→ WHAT YOU WILL DO: Please carry on the passage about mansuetae naturae below, picking up right after its final sentence.

→ EXTRACT PROVIDED:
◇ ◇ ◇ ◇ ◇
An animal of a type generally considered to be domesticated, gentle, tame, and therefore more apt to serve (or be eaten by) than to attack (or eat) its master.

Dogs, (domestic) cats, cows, geese, hamsters: these are mansuetae naturae. If such a beast causes one’s neighbour an injury, its master will only be liable if he knew[2] that the beast had a tendency to engage in the sort of perfidious behaviour which ultimately befell the plaintiff — in Rex v Huggins the mutt in question was an elderly beagle with no known history of incontinence. His master not being liable, to recover the dry-cleaning bill, Mr. Huggins joined Rex to the action. The action succeeded at first instance but was overruled on appeal.

Held, had Rex been a tiger, or a scots terrier, it might have succeeded. A similar action was found in In Re Bassett about a flatulent bloodhound who was partial to Scotch eggs.
◇ ◇ ◇ ◇ ◇
→ MATERIAL PROVIDED:

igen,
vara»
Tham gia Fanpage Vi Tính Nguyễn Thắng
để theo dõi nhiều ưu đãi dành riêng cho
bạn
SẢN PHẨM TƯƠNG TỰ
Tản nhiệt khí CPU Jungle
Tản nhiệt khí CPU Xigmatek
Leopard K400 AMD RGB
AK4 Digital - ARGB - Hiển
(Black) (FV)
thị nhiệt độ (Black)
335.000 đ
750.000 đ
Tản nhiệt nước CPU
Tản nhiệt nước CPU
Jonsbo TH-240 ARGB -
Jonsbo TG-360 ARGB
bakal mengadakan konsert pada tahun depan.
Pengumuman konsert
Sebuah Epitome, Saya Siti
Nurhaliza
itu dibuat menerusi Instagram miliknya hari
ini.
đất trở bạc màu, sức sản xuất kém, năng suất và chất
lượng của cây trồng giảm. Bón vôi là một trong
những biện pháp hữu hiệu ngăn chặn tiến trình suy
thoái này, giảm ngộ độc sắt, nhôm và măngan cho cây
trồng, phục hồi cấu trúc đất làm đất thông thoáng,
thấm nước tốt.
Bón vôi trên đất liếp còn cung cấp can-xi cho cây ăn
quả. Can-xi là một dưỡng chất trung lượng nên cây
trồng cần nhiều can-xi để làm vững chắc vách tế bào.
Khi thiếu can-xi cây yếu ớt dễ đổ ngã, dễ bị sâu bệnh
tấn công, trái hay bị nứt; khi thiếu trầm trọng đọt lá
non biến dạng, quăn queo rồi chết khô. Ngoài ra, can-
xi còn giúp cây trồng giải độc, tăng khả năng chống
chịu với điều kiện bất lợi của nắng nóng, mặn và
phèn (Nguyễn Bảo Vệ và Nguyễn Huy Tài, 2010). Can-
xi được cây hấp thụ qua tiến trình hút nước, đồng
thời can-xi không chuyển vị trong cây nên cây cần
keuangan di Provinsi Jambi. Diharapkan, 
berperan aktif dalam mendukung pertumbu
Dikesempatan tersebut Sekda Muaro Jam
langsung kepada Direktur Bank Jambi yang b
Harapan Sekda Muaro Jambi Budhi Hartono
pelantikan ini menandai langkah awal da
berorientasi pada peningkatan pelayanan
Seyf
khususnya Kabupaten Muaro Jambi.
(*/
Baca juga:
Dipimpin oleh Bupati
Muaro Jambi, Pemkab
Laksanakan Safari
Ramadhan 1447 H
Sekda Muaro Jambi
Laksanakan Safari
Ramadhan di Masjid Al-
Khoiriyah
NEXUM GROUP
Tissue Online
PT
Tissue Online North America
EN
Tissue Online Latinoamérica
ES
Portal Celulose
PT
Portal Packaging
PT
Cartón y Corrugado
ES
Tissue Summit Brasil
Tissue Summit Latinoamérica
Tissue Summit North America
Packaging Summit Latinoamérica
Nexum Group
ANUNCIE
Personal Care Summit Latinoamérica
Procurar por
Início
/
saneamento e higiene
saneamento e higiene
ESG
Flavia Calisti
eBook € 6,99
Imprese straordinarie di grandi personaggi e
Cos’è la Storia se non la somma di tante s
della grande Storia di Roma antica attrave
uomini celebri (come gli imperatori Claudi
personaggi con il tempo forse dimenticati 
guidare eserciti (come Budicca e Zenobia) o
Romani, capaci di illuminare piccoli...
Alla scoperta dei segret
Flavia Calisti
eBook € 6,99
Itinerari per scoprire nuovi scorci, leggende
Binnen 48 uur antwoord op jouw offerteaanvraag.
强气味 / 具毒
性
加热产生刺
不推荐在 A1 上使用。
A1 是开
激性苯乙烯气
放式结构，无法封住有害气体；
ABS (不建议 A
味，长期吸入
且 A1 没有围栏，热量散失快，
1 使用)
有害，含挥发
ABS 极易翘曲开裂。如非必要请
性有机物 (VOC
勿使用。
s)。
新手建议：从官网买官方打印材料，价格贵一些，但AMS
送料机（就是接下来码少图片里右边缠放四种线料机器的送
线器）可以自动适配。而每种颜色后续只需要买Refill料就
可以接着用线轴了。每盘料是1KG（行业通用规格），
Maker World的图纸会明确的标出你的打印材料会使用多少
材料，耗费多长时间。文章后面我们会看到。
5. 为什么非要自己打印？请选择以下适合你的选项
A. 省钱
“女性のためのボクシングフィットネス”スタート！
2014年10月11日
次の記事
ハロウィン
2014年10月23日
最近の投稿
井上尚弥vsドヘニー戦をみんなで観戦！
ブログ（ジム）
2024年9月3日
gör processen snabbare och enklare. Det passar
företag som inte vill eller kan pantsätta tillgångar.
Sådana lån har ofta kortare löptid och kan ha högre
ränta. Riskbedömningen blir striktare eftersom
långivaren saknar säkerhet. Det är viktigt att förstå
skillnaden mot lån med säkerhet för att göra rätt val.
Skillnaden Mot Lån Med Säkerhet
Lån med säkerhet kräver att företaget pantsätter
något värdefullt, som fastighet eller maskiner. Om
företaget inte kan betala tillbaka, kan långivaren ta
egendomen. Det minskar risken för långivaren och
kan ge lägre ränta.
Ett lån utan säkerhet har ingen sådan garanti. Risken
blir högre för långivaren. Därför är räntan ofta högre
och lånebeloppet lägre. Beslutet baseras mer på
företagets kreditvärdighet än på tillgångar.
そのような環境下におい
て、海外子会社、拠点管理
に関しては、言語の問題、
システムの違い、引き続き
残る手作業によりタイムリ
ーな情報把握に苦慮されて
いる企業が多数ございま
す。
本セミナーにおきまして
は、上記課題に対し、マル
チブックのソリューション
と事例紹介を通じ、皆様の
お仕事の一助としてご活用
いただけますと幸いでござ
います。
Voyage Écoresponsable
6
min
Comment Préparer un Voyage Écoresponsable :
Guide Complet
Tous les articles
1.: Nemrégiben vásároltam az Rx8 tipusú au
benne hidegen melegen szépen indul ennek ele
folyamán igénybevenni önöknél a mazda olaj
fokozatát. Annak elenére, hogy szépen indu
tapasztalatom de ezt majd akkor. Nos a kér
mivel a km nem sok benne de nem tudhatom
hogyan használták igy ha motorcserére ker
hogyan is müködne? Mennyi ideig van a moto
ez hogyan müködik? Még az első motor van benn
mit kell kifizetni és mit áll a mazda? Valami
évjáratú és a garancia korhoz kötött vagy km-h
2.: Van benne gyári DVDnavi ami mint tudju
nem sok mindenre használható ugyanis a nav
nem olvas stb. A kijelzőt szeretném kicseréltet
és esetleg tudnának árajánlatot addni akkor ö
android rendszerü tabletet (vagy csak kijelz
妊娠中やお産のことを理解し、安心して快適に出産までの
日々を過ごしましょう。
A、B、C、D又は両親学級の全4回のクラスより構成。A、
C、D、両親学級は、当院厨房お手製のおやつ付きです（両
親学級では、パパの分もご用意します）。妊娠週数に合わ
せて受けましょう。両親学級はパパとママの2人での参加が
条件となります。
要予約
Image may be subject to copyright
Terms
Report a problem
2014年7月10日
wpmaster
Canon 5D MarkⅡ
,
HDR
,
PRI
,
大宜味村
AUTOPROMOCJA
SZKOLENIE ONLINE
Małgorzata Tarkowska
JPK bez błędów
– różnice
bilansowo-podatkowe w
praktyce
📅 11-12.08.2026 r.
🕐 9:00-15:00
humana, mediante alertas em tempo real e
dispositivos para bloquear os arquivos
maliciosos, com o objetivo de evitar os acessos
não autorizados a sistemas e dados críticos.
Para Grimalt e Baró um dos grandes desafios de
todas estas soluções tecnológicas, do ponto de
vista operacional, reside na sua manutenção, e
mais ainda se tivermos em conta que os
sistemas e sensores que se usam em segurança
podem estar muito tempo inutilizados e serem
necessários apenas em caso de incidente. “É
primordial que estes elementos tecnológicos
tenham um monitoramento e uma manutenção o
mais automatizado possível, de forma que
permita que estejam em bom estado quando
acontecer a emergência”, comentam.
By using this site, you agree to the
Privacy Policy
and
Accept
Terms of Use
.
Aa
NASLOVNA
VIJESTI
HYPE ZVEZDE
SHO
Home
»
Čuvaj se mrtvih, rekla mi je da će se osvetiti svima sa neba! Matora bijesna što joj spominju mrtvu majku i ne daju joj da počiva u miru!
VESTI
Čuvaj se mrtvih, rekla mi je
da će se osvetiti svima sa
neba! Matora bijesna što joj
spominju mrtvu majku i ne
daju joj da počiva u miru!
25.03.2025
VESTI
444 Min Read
◇ ◇ ◇ ◇ ◇
→ RESPONSE TO THE EXERCISE:
A water reservoir is, in the eyes of the law,[3] a sort of domesticated animal with a known predisposition to leak on things. A bloodhound with a weakness for meat-covered eggs is a domesticated animal with a tendency to fart on things.

Chicken Licken is a domesticated animal with a known predisposition to drafting impenetrable disclaimers.

See also

To be contrasted with wild animals ferae naturae[4].


  1. or deliberately collected body of water: see Rylands v Fletcher.
  2. Or ought to have known? Not clear.
  3. Rylands v Fletcher, again.
  4. Like lions, tigers and Scots terriers.